Start of Given information

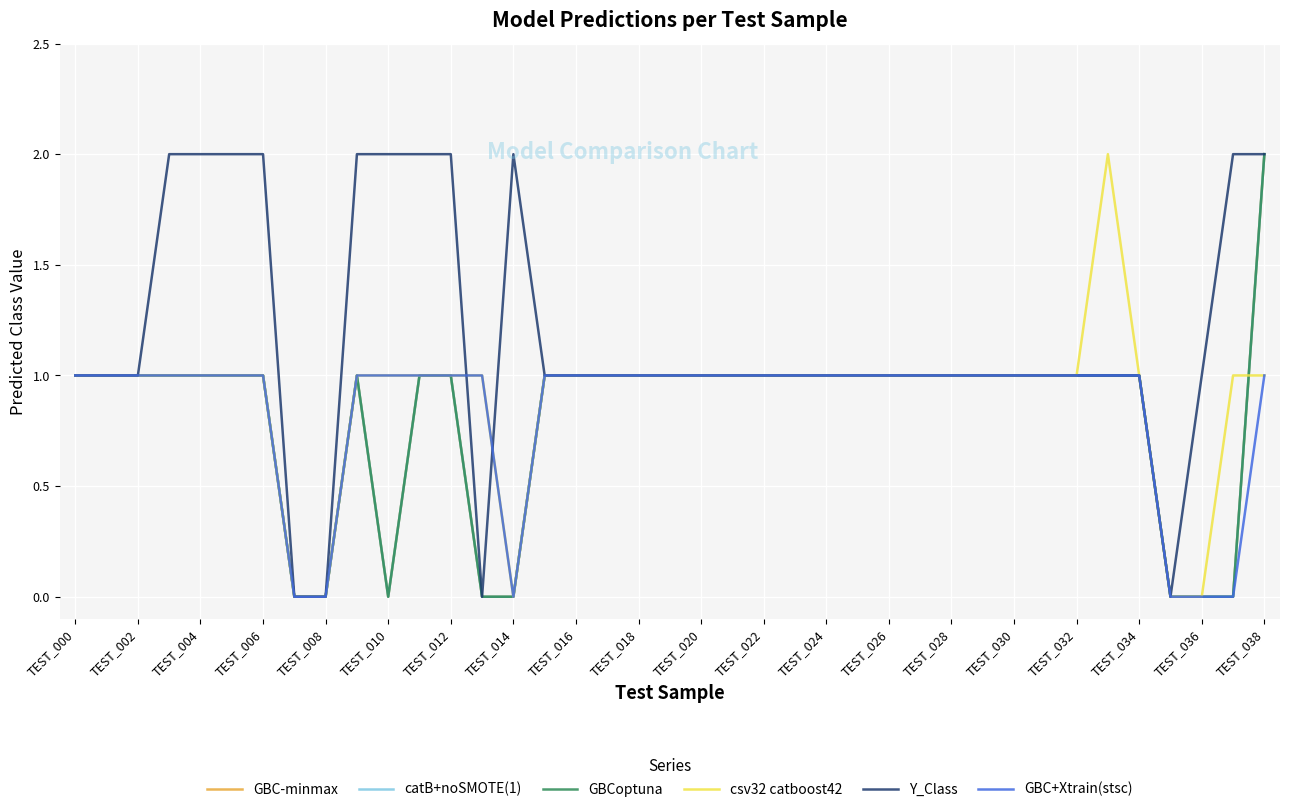

Rank the series by their maximum value, from highest to lowest.

GBC-minmax, catB+noSMOTE(1), GBCoptuna, csv32 catboost42, Y_Class, GBC+Xtrain(stsc)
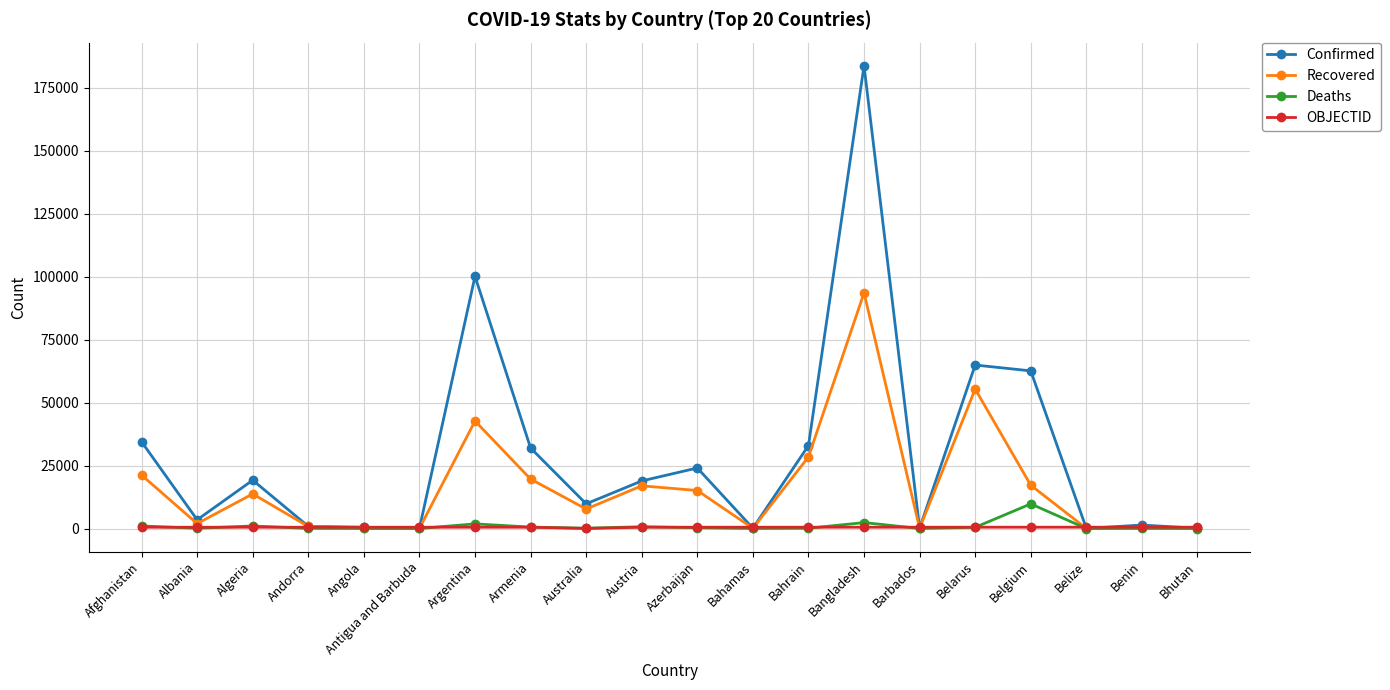

List the series in order of their peak value, highest first.

Confirmed, Recovered, Deaths, OBJECTID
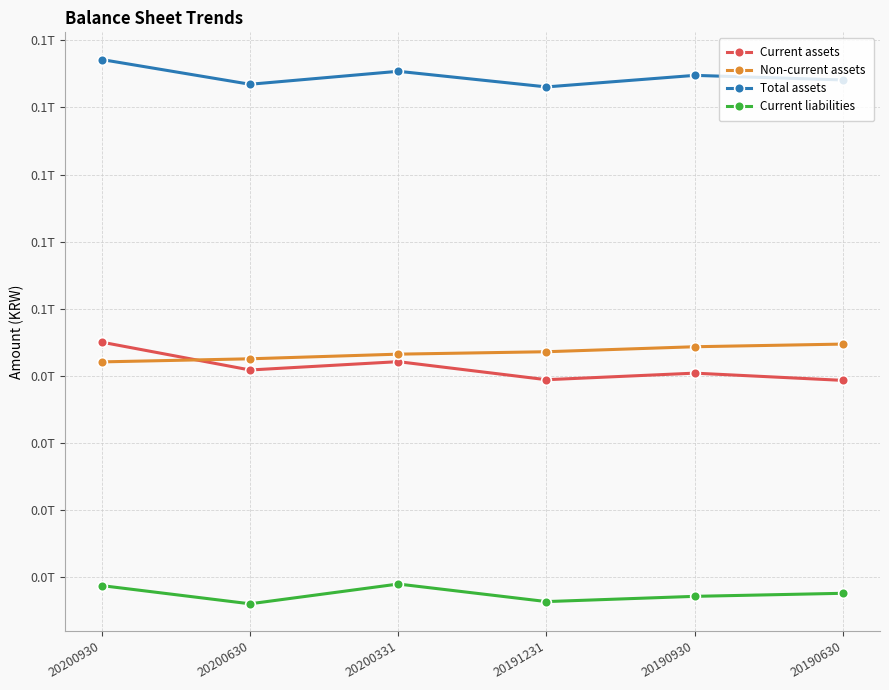

Where does the Total assets series first go above 84779287374?

20200930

End of Given information

- _What the task requires_
Copy the data above word for word, omitting the pictures.

- _Reply_
Rank the series by their maximum value, from highest to lowest.

GBC-minmax, catB+noSMOTE(1), GBCoptuna, csv32 catboost42, Y_Class, GBC+Xtrain(stsc)

List the series in order of their peak value, highest first.

Confirmed, Recovered, Deaths, OBJECTID

Where does the Total assets series first go above 84779287374?

20200930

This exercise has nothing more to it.